LGA, le 1er mai 2026 – La décision n’est pas passée inaperçue. Réuni en conseil des ministres le 30 avril, le gouvernement gabonais a adopté un projet de décret instaurant le port obligatoire d’une tenue africaine chaque vendredi pour l’ensemble des agents publics. Présentée comme une mesure d’application de l’article 95 de la Constitution, cette initiative vise à encadrer et promouvoir l’usage de vêtements traditionnels au sein de l’administration.
Sur le papier, l’ambition est claire : valoriser l’identité culturelle nationale, renforcer le sentiment d’appartenance et encourager les industries textiles locales. Dans un pays où les débats sur la souveraineté culturelle et économique gagnent du terrain, l’exécutif entend visiblement inscrire son action dans une dynamique de réappropriation des symboles nationaux.
Mais le calendrier et la portée de la mesure interrogent. Annoncée à la veille de la fête du Travail, célébrée le 1er mai, elle a rapidement suscité des réactions contrastées sur les réseaux sociaux. De nombreux internautes et acteurs de la société civile s’interrogent sur la pertinence d’une telle décision dans un contexte marqué par des défis économiques persistants, des tensions sociales et des attentes fortes en matière d’emploi, de pouvoir d’achat et de qualité des services publics.
« Les priorités sont ailleurs », résument certains commentaires, pointant du doigt le décalage entre les préoccupations quotidiennes des citoyens et ce qu’ils perçoivent comme une mesure symbolique. D’autres, en revanche, saluent une initiative susceptible de redonner de la visibilité aux cultures locales et de stimuler la filière artisanale, notamment les couturiers et producteurs de tissus.
Au sein même de l’administration, les avis semblent partagés. Si certains agents y voient une opportunité d’exprimer leur identité culturelle dans un cadre professionnel souvent marqué par des codes vestimentaires hérités de l’époque coloniale, d’autres redoutent des contraintes supplémentaires, notamment en termes de coût et d’approvisionnement.

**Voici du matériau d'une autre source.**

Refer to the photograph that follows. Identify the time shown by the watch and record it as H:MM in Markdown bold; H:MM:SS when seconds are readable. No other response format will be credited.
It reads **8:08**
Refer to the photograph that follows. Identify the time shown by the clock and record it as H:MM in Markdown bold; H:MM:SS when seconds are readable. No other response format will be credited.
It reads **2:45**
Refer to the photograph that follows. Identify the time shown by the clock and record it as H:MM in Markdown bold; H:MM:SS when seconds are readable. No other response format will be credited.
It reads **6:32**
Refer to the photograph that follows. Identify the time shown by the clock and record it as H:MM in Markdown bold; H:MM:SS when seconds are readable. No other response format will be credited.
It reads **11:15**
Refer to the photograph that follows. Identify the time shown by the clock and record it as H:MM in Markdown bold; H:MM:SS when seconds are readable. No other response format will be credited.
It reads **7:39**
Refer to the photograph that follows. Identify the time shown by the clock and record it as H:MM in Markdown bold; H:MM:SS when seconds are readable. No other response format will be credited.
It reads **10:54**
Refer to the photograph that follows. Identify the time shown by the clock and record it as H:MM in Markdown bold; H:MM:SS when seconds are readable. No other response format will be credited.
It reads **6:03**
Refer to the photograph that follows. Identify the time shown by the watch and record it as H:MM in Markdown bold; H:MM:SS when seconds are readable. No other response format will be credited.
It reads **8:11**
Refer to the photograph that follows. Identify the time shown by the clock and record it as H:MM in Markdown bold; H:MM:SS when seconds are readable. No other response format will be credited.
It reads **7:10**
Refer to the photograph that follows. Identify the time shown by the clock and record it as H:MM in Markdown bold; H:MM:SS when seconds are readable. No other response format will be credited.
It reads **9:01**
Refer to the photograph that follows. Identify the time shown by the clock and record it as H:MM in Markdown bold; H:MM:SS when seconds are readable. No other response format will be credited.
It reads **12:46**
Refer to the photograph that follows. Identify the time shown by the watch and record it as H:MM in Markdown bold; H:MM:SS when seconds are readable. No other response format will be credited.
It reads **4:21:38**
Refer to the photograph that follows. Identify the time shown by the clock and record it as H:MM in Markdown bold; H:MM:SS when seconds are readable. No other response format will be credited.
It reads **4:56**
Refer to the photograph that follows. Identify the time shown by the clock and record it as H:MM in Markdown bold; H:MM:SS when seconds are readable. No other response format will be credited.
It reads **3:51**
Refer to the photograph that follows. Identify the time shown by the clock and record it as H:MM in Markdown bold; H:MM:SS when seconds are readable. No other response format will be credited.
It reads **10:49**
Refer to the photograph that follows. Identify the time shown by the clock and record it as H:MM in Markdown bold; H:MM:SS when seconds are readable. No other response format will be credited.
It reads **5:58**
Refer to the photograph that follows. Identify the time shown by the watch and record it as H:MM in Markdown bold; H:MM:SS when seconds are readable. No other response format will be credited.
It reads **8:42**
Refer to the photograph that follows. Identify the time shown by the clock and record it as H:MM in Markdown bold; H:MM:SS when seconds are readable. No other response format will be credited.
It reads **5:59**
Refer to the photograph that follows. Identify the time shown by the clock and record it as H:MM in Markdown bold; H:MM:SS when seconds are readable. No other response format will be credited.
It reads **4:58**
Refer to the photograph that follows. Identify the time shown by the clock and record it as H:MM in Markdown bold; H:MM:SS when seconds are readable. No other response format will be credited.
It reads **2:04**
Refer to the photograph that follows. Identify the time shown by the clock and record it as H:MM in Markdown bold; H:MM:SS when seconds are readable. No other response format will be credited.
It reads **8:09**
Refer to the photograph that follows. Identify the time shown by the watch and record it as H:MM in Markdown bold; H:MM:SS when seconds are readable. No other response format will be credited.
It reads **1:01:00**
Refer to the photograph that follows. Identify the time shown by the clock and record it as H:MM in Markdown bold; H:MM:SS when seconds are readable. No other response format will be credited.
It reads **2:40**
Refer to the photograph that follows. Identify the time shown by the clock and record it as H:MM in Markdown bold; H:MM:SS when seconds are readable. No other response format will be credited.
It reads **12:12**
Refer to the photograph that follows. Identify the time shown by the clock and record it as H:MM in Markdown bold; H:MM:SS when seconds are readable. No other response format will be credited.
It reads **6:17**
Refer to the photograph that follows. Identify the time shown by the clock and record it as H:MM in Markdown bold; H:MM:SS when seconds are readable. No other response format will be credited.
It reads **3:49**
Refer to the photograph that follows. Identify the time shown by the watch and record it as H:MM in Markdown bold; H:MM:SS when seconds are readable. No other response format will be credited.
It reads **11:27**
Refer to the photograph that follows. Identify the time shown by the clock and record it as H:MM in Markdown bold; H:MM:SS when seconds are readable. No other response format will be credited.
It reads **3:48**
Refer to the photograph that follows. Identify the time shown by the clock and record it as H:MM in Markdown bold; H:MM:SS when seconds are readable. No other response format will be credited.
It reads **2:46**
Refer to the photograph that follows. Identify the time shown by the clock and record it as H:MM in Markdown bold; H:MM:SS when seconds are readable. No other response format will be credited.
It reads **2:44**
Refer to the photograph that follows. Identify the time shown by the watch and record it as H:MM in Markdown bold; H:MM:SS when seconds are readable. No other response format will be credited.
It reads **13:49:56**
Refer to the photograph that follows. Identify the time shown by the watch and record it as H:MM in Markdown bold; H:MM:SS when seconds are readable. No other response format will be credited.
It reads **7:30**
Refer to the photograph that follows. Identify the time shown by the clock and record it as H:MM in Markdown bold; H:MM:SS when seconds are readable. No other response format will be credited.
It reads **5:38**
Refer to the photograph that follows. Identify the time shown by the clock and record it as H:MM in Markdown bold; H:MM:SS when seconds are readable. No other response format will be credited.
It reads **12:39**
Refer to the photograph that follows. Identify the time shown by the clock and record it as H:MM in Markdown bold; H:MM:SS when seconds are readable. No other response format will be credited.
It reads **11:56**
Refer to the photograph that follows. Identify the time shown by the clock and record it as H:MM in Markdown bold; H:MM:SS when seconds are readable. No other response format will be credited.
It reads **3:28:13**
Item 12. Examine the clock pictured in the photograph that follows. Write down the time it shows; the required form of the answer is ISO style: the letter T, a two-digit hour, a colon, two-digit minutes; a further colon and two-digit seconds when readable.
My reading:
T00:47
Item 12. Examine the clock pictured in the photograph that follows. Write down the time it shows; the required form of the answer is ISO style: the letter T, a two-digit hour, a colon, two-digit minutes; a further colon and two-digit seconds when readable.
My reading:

Reste également la question de la mise en œuvre. Si les types de tenues conformes et les standards ont été définis, des interrogations subsistent. L’État va-t-il accompagner les agents, notamment les plus modestes, pour faciliter l’acquisition de ces vêtements ? Autant de questions qui, pour l’heure, restent en suspens.
Au-delà de la polémique, cette décision s’inscrit dans une tendance plus large observée dans plusieurs pays africains, où les pouvoirs publics cherchent à réhabiliter les expressions culturelles locales dans les sphères officielles. Entre symbole politique et outil de soft power interne, la tenue vestimentaire devient ainsi un levier d’affirmation identitaire.
Mais au Gabon, comme ailleurs, la réussite de ce type de mesure dépendra largement de sa capacité à s’articuler avec les attentes concrètes des populations. Car si les symboles comptent, ils ne sauraient durablement occulter les enjeux économiques et sociaux qui structurent le quotidien des citoyens.